In quel punto dell'Acropoli, Sofia si era abituata a sentire il suono del mare ed il suo profumo.Nonostante l'incredibile altezza rispetto al terreno e persino la distanza dalla costa, lei riusciva ad ascoltarlo perfettamente.Assieme a Paralo, fin da quando erano poco più che bambini, uscivano la notte e, avvolti dal silenzio della città addormentata e dalla luce della luna, passavano ore ad ascoltare le onde e ad osservare il modo in cui i raggi della luna baluginavano sul mare. Era più di un anno che non potevano più prendersi quelle libertà. Più di un anno che l'Acropoli di Atene sapeva di sangue e sudore e gli unici suoni che sentiva erano i lamenti e le lacrime della sua gente che moriva ogni giorno. Ignorò la rabbia che le bruciava il petto, conficcandosi con forza le unghie nei palmi.  Chinò poi lo sguardo sulle persone riverse a terra, in completa balia dell'epidemia.

Malamente sdraiata a terra, con la schiena poggiata contro al muro, una donna accarezzava il volto di una bambina -probabilmente la figlia-, poggiatale sul ventre. Quando tossì, la mamma tremò più del suo corpicino.

Sofia si inginocchiò davanti a lei.Sorrise anche se, col leggero velo che portava fin sopra al naso, la donna non sarebbe riuscita a vederla ma si augurò comunque che riuscisse a cogliere la scintilla di gentilezza nello sguardo grigio.

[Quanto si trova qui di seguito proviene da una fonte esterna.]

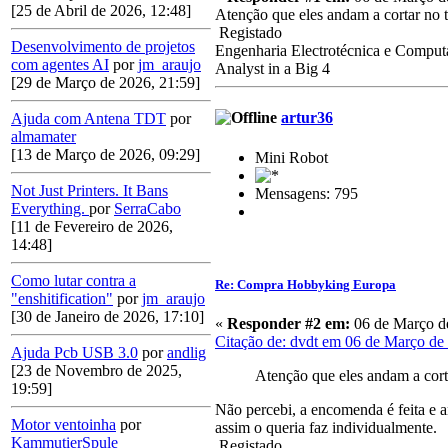
[25 de Abril de 2026, 12:48]
Atenção que eles andam a cortar no
Registado
Desenvolvimento de projetos
Engenharia Electrotécnica e Comput
com agentes AI
por
jm_araujo
Analyst in a Big 4
[29 de Março de 2026, 21:59]
artur36
Ajuda com Antena TDT
por
almamater
[13 de Março de 2026, 09:29]
Mini Robot
Not Just Printers. It Bans
Mensagens: 795
Everything.
por
SerraCabo
[11 de Fevereiro de 2026,
14:48]
Como lutar contra a
Re: Compra Hobbyking Europa
"enshitification"
por
jm_araujo
[30 de Janeiro de 2026, 17:10]
«
Responder #2 em:
06 de Março de
Citação de: dvdt em 06 de Março de
Ajuda Pcb USB 3.0
por
andlig
[23 de Novembro de 2025,
Atenção que eles andam a cor
19:59]
Não percebi, a encomenda é feita e 
Motor ventoinha
por
assim o queria faz individualmente.
KammutierSpule
Registado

Tolse dalla bisaccia delle pomate create dai figli di Apollo, degli unguenti fatti di erbe e benedizioni.

- Posso aiutarvi? – domandò Sofia e, anche quando la donna non le rispose, le aprì il chitone all'altezza del seno, attenta a non scoprirglielo. Le spalmò delicatamente la pomata sullo sterno ed esitò verso la bambina, osservando a lungo la donna morente prima di poter fare la stessa cosa con la piccola. Alla vista degli occhi chiusi e del corpo tremante per il dolore, Sofia si sentì morire. Sentì il cuore distruggersi in brandelli minuscoli e, quando si rialzò, strinse le dita in due pugni furiosi, dirigendosi verso la sua casa ai piedi del Partenone.

Superato il porticato ed entrando del cortile, si liberò con rabbia del velo che le proteggeva il volto, ignorando la serva che, accanto alla porta, le porse dell'acqua.

Raggiunse velocemente la Sala principale, in tempi migliori adibita all'accoglienza degli ospiti, e in quel momento di guerra contro Sparta, focolare delle strategie di guerra sue e di suo padre. Spalancò le porte in una spinta, lasciando che poi si potessero richiudere dietro di lei in un pesante tonfo, attirando l'attenzione dei due soldati e della sua famiglia sulla sua figura.

- Qualcuno è riuscito ad invocare il dio Apollo? – domandò, avvicinandosi al tavolo di legno dove, raccolti intorno, c'erano suo padre ed i suoi due fratelli. – I suoi figli sono in prima linea per aiutare Atene ma lui continua a non fare niente per debellare l'epidemia! – tuonò, sbattendo poi le mani contro la superficie del tavolo. – Siamo sempre stati promotori di arte, cultura ma la gente ad Atene muore ogni giorno! Noi stiamo finendo le provviste e le persone sono sempre più arrabbiate.